Exercise aim => Whenever the string "thumb" appears in a line below, please copy the line out.

[Images with pose keypoints]

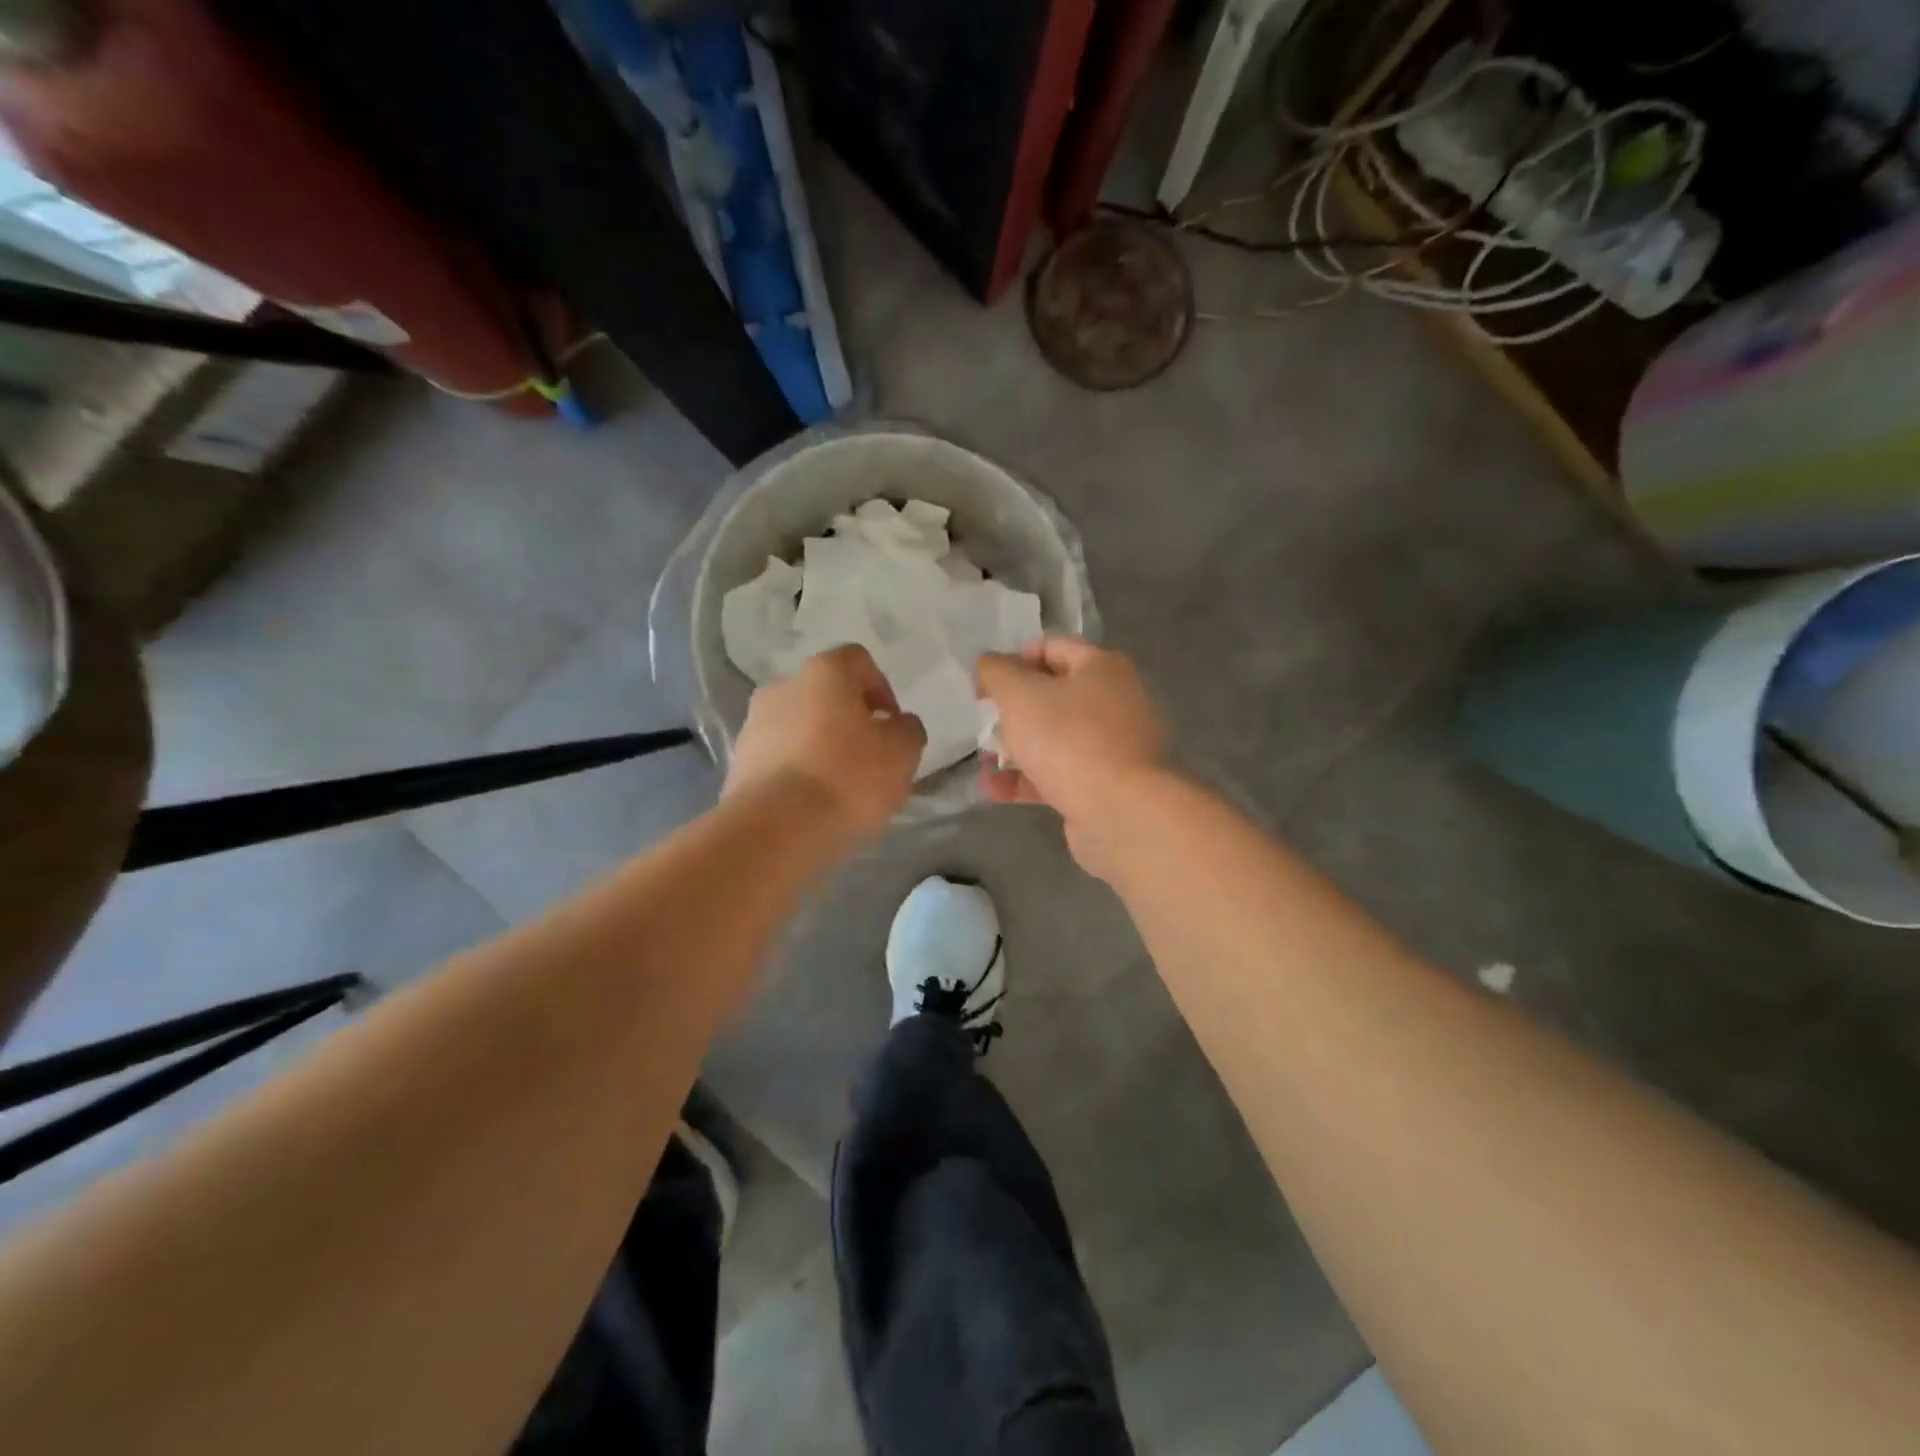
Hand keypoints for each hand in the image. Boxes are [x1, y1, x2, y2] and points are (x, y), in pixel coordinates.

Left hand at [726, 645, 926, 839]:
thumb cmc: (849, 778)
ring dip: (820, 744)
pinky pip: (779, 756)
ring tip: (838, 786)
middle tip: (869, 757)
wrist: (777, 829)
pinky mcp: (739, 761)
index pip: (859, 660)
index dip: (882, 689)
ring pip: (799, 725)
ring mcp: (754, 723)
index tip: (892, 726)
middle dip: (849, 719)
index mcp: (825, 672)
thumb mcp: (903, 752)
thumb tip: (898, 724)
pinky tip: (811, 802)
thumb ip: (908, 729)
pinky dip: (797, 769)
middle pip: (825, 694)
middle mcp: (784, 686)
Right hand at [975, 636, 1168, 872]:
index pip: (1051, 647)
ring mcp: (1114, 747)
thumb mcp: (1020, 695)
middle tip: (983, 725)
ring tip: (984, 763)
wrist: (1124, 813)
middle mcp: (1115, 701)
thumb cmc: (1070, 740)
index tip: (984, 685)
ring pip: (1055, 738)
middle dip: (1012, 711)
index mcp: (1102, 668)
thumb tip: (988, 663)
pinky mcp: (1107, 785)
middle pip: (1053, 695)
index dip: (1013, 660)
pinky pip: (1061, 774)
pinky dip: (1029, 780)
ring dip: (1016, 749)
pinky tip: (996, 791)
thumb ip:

Result =>
thumb cmc: (849, 778)
thumb mcp: (903, 752)
thumb tip: (898, 724)
thumb ip: (908, 729)
thumb mcp: (1020, 695)
thumb cmc: (1070, 740)
thumb tip: (988, 663)
thumb ip:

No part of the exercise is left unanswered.